Been feeling quite overwhelmed with balancing work and home the last couple of weeks. I work 4 days a week, DH works full time and we have an 18mo DS. I am out of the house 7.30am-5.15pm, while DH works from home.
In some respects, we share things 50:50 eg nursery drop offs, bedtimes, cooking meals, ordering food etc. However, I do all of the laundry, cleaning, cleaning out the guinea pig cage and most of the day-to-day tidying. In addition, I sometimes find myself finishing off DH's jobs, for example he will do the washing up but leave things that don't fit in the dish rack, and won't wipe down the worktop. On the other hand, DH does do some other jobs that I don't eg. mowing the lawn (not now obv) and the occasional DIY job.

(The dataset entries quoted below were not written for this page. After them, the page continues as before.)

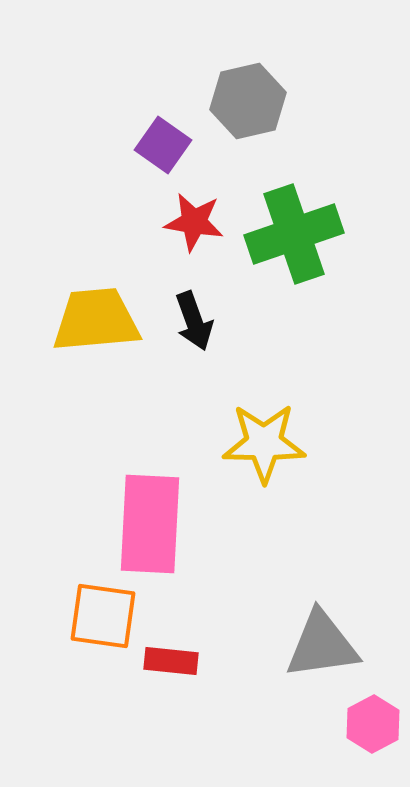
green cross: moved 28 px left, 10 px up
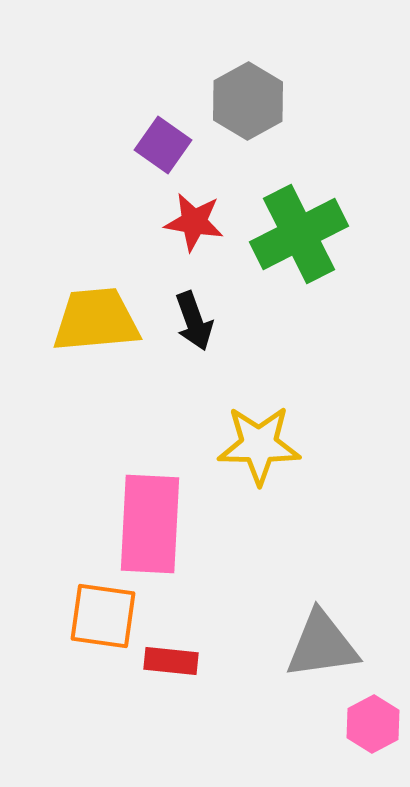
gray hexagon: rotated 16 degrees counterclockwise
green cross: moved 5 px right; rotated 8 degrees counterclockwise
yellow star: moved 5 px left, 2 px down
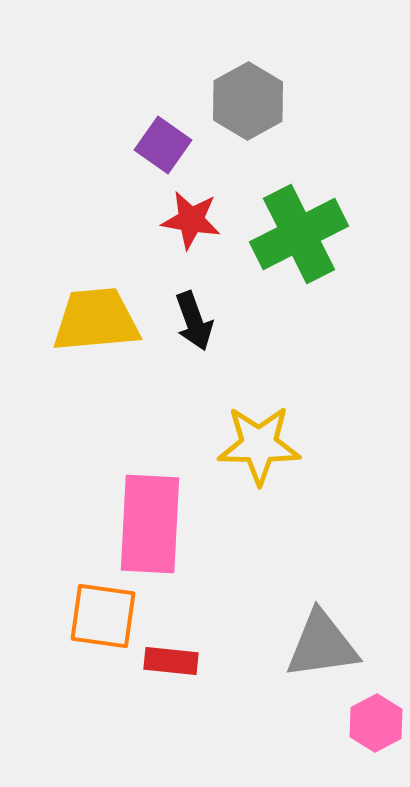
red star: moved 3 px left, 2 px up
pink hexagon: moved 3 px right, 1 px up
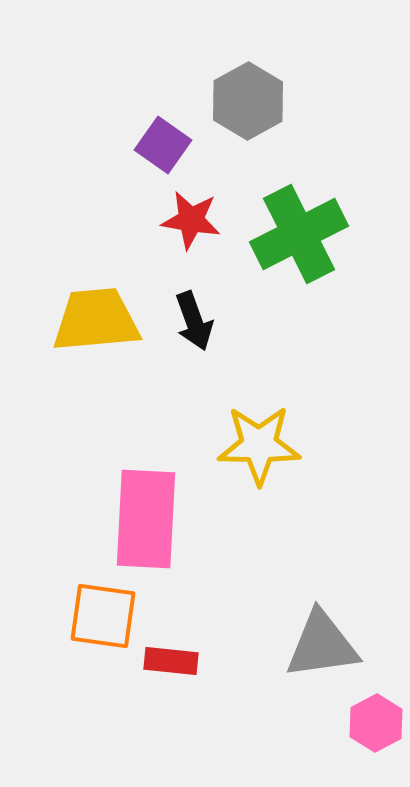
pink rectangle: moved 4 px left, 5 px up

I seem to find myself rushing around before and after work and not really spending much time with DS. Things feel a bit frantic. Sometimes he is a pain to put to bed, and then I come downstairs and find there are still dishes to do etc.
I mentioned to DH that it would help me if he picked up some more of the chores. He said a surly ok, but said it wouldn't help me as I would just find other things to do. It's as if he thinks that a lot of the things I do aren't necessary or important. So not only do I feel that he doesn't appreciate what I do, but it's almost like a negative that I spend time doing it rather than spending time with him!
And I do not have particularly high standards with regard to cleanliness. Vacuuming is done once a week, or once every two weeks for upstairs. Bathrooms once a week. Sheets changed every 2-3 weeks. Dusting and mopping every 2 weeks.